Aquellos tres extraños personajes se marcharon por donde habían venido. Esto es, por no se sabe bien qué lugar. Uno era de color, de color negro, más negro que las falsas esperanzas de recuperación de cualquier normalidad, de aquella que ha sido así hasta que ha dejado de serlo. Los miramos sin salir de nuestro asombro, porque nadie los había llamado, pero claro, una vez que se habían postrado en un gesto que aventuraba que aquellos objetos eran para el pequeño€ pues nos quedamos con las ganas.

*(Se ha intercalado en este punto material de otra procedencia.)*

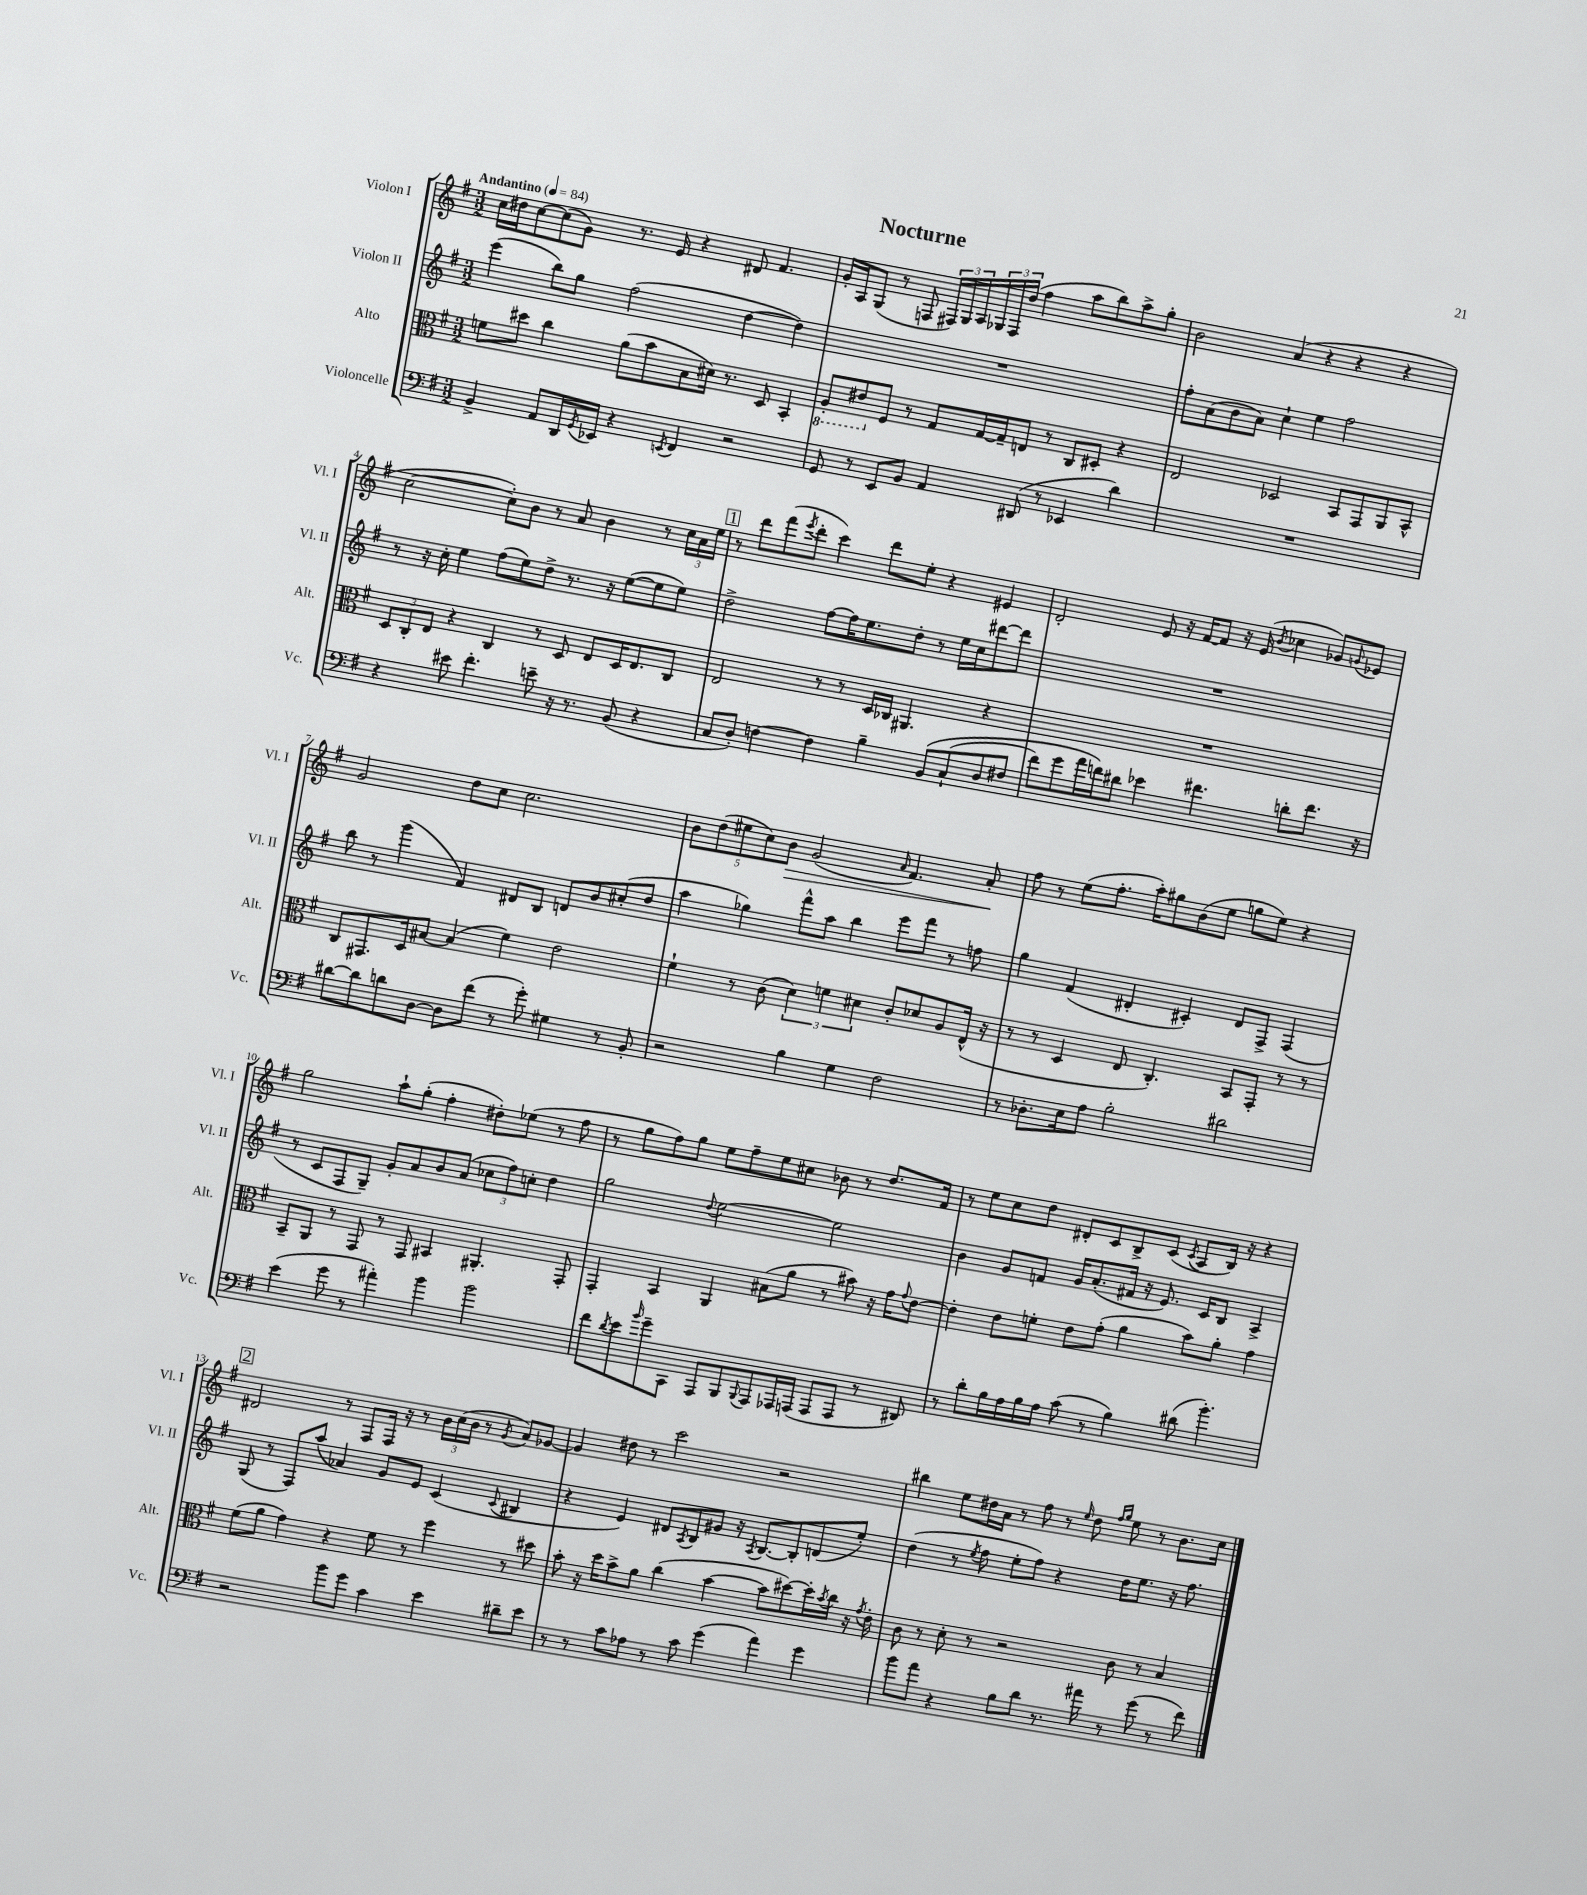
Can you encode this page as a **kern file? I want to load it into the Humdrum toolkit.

**kern	**kern	**kern	**kern
*staff4	*staff3	*staff2	*staff1
*clefF4	*clefC3	*clefG2	*clefG2
*k[f#]	*k[f#]	*k[f#]	*k[f#]
*M3/2	*M3/2	*M3/2	*M3/2
*MM84	*MM84	*MM84	*MM84
4BB^/	8f\L	(4eee\	16cc\LL
.	.	.	16dd#\J
.	8dd#\J	.	[8cc\
8AA/L	4cc\	8bb\L)	(8cc\]
16DD/L	.	8gg\J	8g\J)
8qGG/	.	.	.
16EE-/JJ	.	.	.
4r	(8a\L	(2ff#\	8.r
.	8b\	.	.
.	.	.	16e/
8qEE/	.	.	.
4FF#/	8B\	.	4r
.	16d#\Jk)	.	.
.	8.r	.	.
2r	.	[4dd\	8d#/
.	8D/	.	4.f#/
.	4BB'/	4dd\])	.
=	=	=	=
8GG/	8AA'/L	1.r	16g'/LL
.	.	.	16A/J
8r	8E#/	.	(8G/J
8EE/L	8F#/J	.	8r
8BB/J	8r	.	8F/
4AA/	8G/L	.	24F#/LL)
.	.	.	24G/
.	.	.	24A/
.	[16G/L	.	24G-/
.	.	.	24F#/
.	16G~/]J	.	.
.	.	.	(24dd/JJ
(8DD#/	8E/J	.	4ff#\
8r	8r	.	.
4EE-/	8C/L	.	8aa\L
.	8D#'/J	.	8bb\)
4d\)	4r	.	8aa^\
.	.	.	8gg'\J
=	=	=	=
1.r	2E/	8ff#'\L	2b\
.	.	(8a\	.
.	.	8b\	.
.	.	8a\J)	.
.	2D-/	4cc`\	(4a/
.	.	4ee\	4r
.	8BB/L	2ff#\	4r
.	8GG/	.	.
.	8AA/	.	4r
.	8BB^^/J	.	.
=	=	=	=
4r	12D/L	8r	[2cc\
.	12C'/	.	.
.	.	16r	.
.	12E/J	.	.
.	.	16cc'\	.
8e#\	4r	4ee\	.
4.f#'\	.	.	.
.	4C/	(8ff#\L	8cc'\]L)
.	.	8ee\)	8b\J
8e~\	8r	8dd^\J	8r
16r	8D/	8.r	8a/
8.r	.	.	.
.	8E/L	.	4b\
.	.	16r	.
(8BB/	16D/K	([8ee\L	.
.	8.E/	.	.
4r	.	8ee\]	8r
.	8C/J	8ee\J)	24cc\LL
.	.	.	24a\
.	.	.	24ee\JJ
=	=	=	=
8C/L	2E/	2dd^\	8r
8D'/J)	.	.	8ddd\L
[4F\	.	.	(8fff#\
.	.	.	8qeee/
.	.	.	8ddd'\J
4F\]	8r	[8ff#\L	4ccc\)
.	8r	16ff#\]K	.
.	.	8.ee\	.
4B~\	16D/LL	.	8ddd\L
.	16C-/JJ	.	.
.	4.AA#/	8dd'\J	8ee'\J
&(8BB/L	.	8r	4r
(8C`/	.	16ee\LL	.
.	.	16cc\J	.
8D/	4r	[8ddd#\	4e#/
8F#/J	.	8ddd#\]J	.
=	=	=	=
8f#\L)	1.r	1.r	2d'/
8g\	.	.	.
16a\L	.	.	.
16f\J&)	.	.	.
8d#\J	.	.	.
4e-\	.	.	8e/
.	.	.	16r
.	.	.	[16f#/LK
4.f#\	.	.	8f#/]J
.	.	.	16r
.	.	.	(16e/
.	.	.	8qb/
.	.	.	4cc-\
8d'\L	.	.	.
8.f#\J	.	.	8g-/L)
.	.	.	8qqg/
.	.	.	8e-/J
16r	.	.	.
=	=	=	=
[8d#\L	8C/L	8bb\	2g/
8d#\]	8.GG#/	8r	.
8d\	.	(4ggg\	.
.	16D/k	.	.
[8D\J	[8B#/J	.	.
8D\]L	(4B#/]	4f#/)	8dd\L
(8f#\J	.	.	8cc\J
8r	4f#\)	8d#/L	2.cc\
8g'\)	.	8B/J	.
4G#\	2e\	8d/L	.
.	.	8b/	.
8r	.	(8cc#'/	.
8BB'/	.	8dd/J	.
=	=	=	=
2r	4f#`\	4aa\	10b\L
.	.	.	(10dd\
.	.	.	10ee#\
.	8r	4gg-\)	.
.	.	.	10cc\)
.	(8c\	.	.
.	.	.	10b\J
4B\	6d\)	8fff#^^\L	(2g/
.	.	8aa\J	.
.	6f\	.	.
4G\	.	4bb\	.
.	6d#\	.	.
.	.	.	16qqa/
2F#\	8c'/L	8eee\L	4.f#/)
.	8d-/	8fff#\J	.
.	8A/	8r	.
.	(16E^^/Jk	8ff\	8a'/
.	16r	.	.
=	=	=	=
8r	8r	4gg\	8ff#\
8.D-'\L	8r	.	8r
.	4D/	(4f#/	(8ee\L
16E\k	.	.	.
8A\J	.	.	8.ff#'\J
2B'\	8E/	4d#'/	.
.	.	.	16aa'\LK)
.	4.C'/)	.	8gg#\
.	.	4c#'/)	(8b\
.	.	.	8ee\J
2d#\	8BB/L	8d#/L	8gg\L
.	8GG'/J	8F#^/J	8ee\J)
.	8r	(4F#/	4r
.	8r	.	.
=	=	=	=
(4e\	8BB~/L	8r	2gg\
.	8AA/J	8c/L	.
8g\	8r	8F#/	.
8r	8GG/	8G~/J)	.
4a#'\)	8r	8g'/L	8aa`\L
.	8GG/	8a/	(8gg'\J
4b\	4BB#/	8b/	4ff#'\
.	.	(8a/J	.
2b\	4.AA#'/	12cc-\L	8dd#'\L)
.	.	12ff#\)	.
.	.	.	(8ee-\J
.	.	12cc'\J	.
.	.	4dd\	8r
.	8GG'/	.	8ff#\
=	=	=	=
8f#\L	4GG'/	2gg\	8r
8qd/	.	.	.
8e\	.	.	8gg\L
16qqb/	.	.	.
8g~\	4BB/	.	8ff#\)
8CC\J	.	.	8gg\J
.	.	8qqdd/	.
8AAA/L	4AA/	[2ee\	8ee\L
8BBB/	.	.	8ff#~\
8qqBBB/	.	.	.
8AAA/	(8B#\L	.	8ee\
16AAA-/L	8a\J	.	8cc#\J
(16AAA/JJ	.	.	.
8AAA/L	8r	2ee\]	8b-\
8AAA/J	8b#\)	.	8r
8r	16r	.	8.dd/L
.	16g\LK	.	.
.	8qqg/	.	.
8DD#/)	[8e\J	.	.
.	.	.	16f#/Jk
=	=	=	=
8r	4e'\]	4b\	8r
8d'\L	.	.	8ee\L
16B\L	8e\L	8g/L	8cc\
16A\	.	.	.
16B\	8f'\J	8f/J	8dd\J
16A\JJ	.	.	.
(8c\	8e\L	16g/LK	8d#'/L
.	.	(8.a'/	.
8r	(8g'\J	.	8c/
4B\)	4a\	16f#/Jk	8B^/
.	.	16r	.
.	.	8.e/)	(8c/J
.	.	.	8qc/
(8d#\	8b\L)	.	8A/L
.	.	16c/LK	.
4.b'\)	8a'\J	8B/J	16B/Jk)
.	.	.	16r
.	4g\	4A^/	4r
=	=	=	=
2r	(8f#\L	(8G/	2d#/
.	8a\J	8r	.
.	4g\)	8F#/L)	.
.	.	(8aa/J	.
8b\L	4r	4a-/)	8r
8g\J	.	.	8F#/L
4c\	8f#\	8g/L	16F#/Jk
.	.	.	16r
.	8r	8e/J	8r
4e\	4ff#\	(4c/	24b\LL
.	.	.	(24cc\
.	.	.	24b\JJ
.	.	.	8r
.	.	8qqc/	8qg/
8d#~\L	8r	4B#/	8a/L)
8e\J	8dd#\	.	[8g-/J
=	=	=	=
8r	8b'\	4r	4g-/]
8r	16r	.	.
.	16dd\LK	.	.
8c\L	8b^\	4e/)	8dd#\
8A-\J	8a\J	.	8r
8r	(4cc\	8d#/L	2ccc\
.	.	8qA/	.
8c\	.	8B/	.
(4g\	[4b\	8g#/J	.
.	.	16r	.
.	.	8qA/	.
.	.	[8.B/L	.
4a\)	8b\]L	.	2r
.	[8dd#\)	8B'/]	.
4g\	16dd#'\]L	(8d/	.
.	8qb/	.	.
.	16cc\JJ	.	.
.	16r	8ee'/J)	.
.	8qg/	.	.
.	16e'\	.	.
=	=	=	=
8b\L	8c\	(4dd\	4bb#\
8a\J	8r	.	.
4r	8d'\	8r	8ee\L
.	.	8qee/	.
.	8r	8ff#\	16dd#\L
.	.	.	16a\JJ
8B\L	2r	8ee'\L	8r
8d\J	.	8ff#\J)	8ff#\
8.r	.	4r	8r
.	.	.	16qqee/
.	.	.	8dd#\
16a#\	.	.	.
.	.	.	16qqff#/LL
.	.	.	16qqgg/JJ
8r	8c\	16dd\LK	8ee\
.	.	8.ee\J	.
(8g\	8r	.	8r
8r	4B/	16r	8.b\L
.	.	8.ff#\	.
8f#\)	.	.	.
.	.	.	16cc\Jk
==	==	==	==
*-	*-	*-	*-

Menos mal que el bebé no se enteraba de nada. Las bestias, sin embargo, tras el susto inicial tras ver aquellos animales tan altos, con una protuberancia en medio del lomo, se asomaron por detrás de una de las columnas del pesebre para comprobar que la desaparición era real. Aquella comitiva volvía con la mirada puesta en lo alto, siguiendo la estela de una luz en el cielo que antes iluminó esos parajes. Quién iba a decir entonces que más dos mil años después la ciudad de Vicus Spacorum, en la Iberia romana, competiría por colocar más luces que otras de otros continentes en recuerdo de esa estrella.

Los pastores, que andaban un tanto hartos de vino y leche miel, aparecieron de nuevo tras despertar del brumoso sueño en el que habían caído, y nos aconsejaron que lo mejor que podíamos hacer era volver de nuevo a ponernos en camino. Que allí ya no hacíamos nada, porque no sé por qué razones se había roto el hilo de la historia. Y que eso de un ángel que se les había aparecido para anunciarles dónde los encontrarían, en la ciudad de David, podía haber sido producto de una alucinación por lo que cenaron esa noche.

No quedó más remedio que volver a plegar sobre la mula lo poco que llevábamos en el hato. Retrocedimos a Belén y nos recibieron de nuevo los gritos, desaires y negativas de sus moradores porque no había interés alguno en alojarnos en las pocas estancias que quedaban libres.

«¿Otra vez por aquí? ¿Es que no os lo dijimos clarito€ o es que queréis que llamemos a la patrulla de servicio?», nos espetaron a la primera de cambio.

No me pregunten por qué, pero a María volvió a crecerle el vientre y supuse que en su interior había regresado a quien antes había dado a luz. Todo tornaba a un momento ya vivido, en una dimensión que nos resultaba muy familiar. A la orilla de un camino, antes de adentrarnos en el desierto, alguien comentó que había que inscribirse en no sé muy bien qué censo. Todo porque aquellos que habían venido de un lugar lejano se empeñaban en querer saber quiénes, cuántos y de dónde procedíamos los que vivíamos en esas tierras. Solo faltaba que nos preguntaran a quién íbamos a votar para el parlamento de Jerusalén. Yo lo tenía claro.

Siempre me han dicho que soy un poco ingenuo. Más vale así. Sin saber muy bien cómo ni por qué estaba otra vez en mi carpintería, trabajando mucho, que eso es lo mío. Ella, mi mujer, en la otra estancia de nuestra humilde casa, guardando reposo, porque eso del embarazo debe llevar lo suyo. Mira que me costó en su momento aceptar aquella noticia. Porque lo poco que conocía sobre cómo se engendraba a un niño, o a una niña, no tenía apenas que ver con lo que habíamos hecho nosotros. Lo que no sabía entonces es que estaba predestinado a cargar con un misterio tan grande como aquel y a no parecer más que un progenitor de gestación subrogada.

No me pregunten por qué, pero a mi todo me resultaba muy extraño. ¿Y si aquello no había sido más que un sueño? En realidad, ni lo sé ni me importa. Nada es como antes. Y lo que es más gracioso: que no sé ni quién soy y ni por qué les estoy contando esta historia en este periódico. A lo mejor el año próximo se lo podré aclarar.